I love Mexican food, but at the risk of imposing purist definitions on a cuisine that is anything but, most "Mexican" food around here could more properly be categorized as Tex-Mex. So when I learned I'd be paying a visit to Poblano's Family Mexican Restaurant, I was skeptical.
Tex-Mex, a distinct cuisine in its own right, is a borderland blend of native Mexican, Spanish and North American culinary enterprises. Restaurateurs elsewhere have embraced the distinction.
Poblano's, perpetuating the local terminology, bills itself as Mexican. Its stucco and mission styling, rough-hewn wood booths and low lighting shout Tex-Mex. The menu? Chips and salsa on every table, burritos, an emphasis on meat, beans, combination plates and chili gravies. Classic Tex-Mex. Nothing wrong with that if you love Tex-Mex. I tend to lean toward the Mex end of this culinary spectrum.
Still, I ended up mostly liking Poblano's for what it is. Scooping fresh salsa the usual kind and a tangy, tomatillo green with warm chips at lunch, my guest and I chatted with our friendly server. In short order, my delicate tamale with carnitas and my guest's shredded chicken burrito were whisked to the table (both $8.95). In both cases, the meats were tender and well-seasoned and the refried beans were obviously fresh, not canned.
Entres come smothered in one of three sauces hot oaxaquea, green chili or mole.
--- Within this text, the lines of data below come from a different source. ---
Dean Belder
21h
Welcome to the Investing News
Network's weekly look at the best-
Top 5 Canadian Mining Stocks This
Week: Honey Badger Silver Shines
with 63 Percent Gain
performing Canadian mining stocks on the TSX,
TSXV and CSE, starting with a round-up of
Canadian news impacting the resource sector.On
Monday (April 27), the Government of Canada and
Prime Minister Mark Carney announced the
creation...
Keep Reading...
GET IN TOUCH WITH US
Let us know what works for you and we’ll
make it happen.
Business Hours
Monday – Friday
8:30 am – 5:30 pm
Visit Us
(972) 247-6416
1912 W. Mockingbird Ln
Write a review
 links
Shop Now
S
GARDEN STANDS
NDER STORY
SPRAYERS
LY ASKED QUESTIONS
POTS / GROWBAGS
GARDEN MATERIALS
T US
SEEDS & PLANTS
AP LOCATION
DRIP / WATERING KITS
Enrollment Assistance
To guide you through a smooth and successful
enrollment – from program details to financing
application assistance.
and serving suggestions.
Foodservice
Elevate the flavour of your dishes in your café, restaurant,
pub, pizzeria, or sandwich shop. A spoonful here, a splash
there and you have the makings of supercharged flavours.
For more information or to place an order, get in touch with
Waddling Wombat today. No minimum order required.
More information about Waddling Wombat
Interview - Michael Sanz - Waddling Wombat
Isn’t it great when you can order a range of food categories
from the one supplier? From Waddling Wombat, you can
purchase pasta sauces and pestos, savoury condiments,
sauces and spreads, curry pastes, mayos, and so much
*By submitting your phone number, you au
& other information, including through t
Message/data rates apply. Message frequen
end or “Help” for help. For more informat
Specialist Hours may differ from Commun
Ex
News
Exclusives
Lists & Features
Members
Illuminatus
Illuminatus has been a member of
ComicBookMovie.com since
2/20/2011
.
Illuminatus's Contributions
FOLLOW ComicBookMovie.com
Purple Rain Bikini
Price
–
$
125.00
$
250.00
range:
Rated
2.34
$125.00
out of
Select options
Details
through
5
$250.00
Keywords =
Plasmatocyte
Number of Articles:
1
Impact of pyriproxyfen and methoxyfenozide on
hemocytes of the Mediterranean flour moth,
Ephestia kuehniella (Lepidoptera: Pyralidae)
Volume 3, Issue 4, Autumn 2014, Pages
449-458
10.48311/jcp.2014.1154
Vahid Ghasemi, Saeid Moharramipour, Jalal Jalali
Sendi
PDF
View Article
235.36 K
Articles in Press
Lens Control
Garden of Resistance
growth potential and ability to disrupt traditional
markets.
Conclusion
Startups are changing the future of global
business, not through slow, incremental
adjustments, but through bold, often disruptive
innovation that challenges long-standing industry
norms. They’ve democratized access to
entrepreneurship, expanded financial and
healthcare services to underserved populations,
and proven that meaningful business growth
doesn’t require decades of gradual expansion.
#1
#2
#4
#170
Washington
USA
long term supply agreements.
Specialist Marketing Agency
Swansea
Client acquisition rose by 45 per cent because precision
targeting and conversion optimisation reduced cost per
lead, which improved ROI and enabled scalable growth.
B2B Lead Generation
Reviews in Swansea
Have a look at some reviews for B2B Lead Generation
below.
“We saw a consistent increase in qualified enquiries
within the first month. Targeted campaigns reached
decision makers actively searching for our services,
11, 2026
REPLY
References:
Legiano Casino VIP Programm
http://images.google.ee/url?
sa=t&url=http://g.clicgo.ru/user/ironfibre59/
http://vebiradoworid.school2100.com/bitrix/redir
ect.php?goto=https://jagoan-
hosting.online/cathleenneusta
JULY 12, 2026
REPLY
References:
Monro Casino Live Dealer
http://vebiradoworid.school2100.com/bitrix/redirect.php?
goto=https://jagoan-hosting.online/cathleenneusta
We tried the first two, and they rated well.
A later visit for dinner produced mixed reactions. The guacamole appetizer? Everything you'd expect short of tableside for $6.95, a fair price given the quantity. The shrimp cocktail whets the appetite with its Mexican-style cocktail sauce, made of pico and catsup (and perhaps a hint of horseradish?) Savor the fresh chilled shrimp while they last. For your $6.95, you get only four of them.
My Pollo Mole, surprisingly moist and tender for a grilled breast, came smothered, not the traditional long-simmered in its rich chocolaty gravy. Poblano's mole is thick and pleasing, but I tasted mostly chocolate, not the complex blend of dozens of ingredients that usually marks this profound flavor profile. My husband's skirt steak (combo, $11.95), cooked medium rare as requested, boasted well-rounded beef flavor enhanced by just the right amount of seasoning. His chili relleno, drenched in pork green chili, rated average.
As for the fajitas, that Tex-Mex classic? Poblano's features skillets of onions, peppers and skirt steak strips (or chicken, shrimp or veggies) with all the accoutrements for $10.95 on Tuesdays (regularly $13.95). Ours arrived feebly sizzling, the veggies languishing. My dinner guest, a bit of a fajita connoisseur, offered his verdict with a shrug, "about average."
For dessert, I recommend the "flan brulee" (served in the French style) and the sopapillas (each $2.95), but tell them to hold chocolate and strawberry syrups and whipped cream, mysterious embellishments for Mexican sweets. The sopapillas didn't need it, and it didn't render my tres leche cake or the fried ice cream any better than they were not bad, not great.
As Mexican, Poblano's didn't wow me, but it's among the better Tex-Mex establishments I've tried around here. Worth a 20-minute drive east for Tex-Mex fans and no doubt a welcome addition to the Falcon area.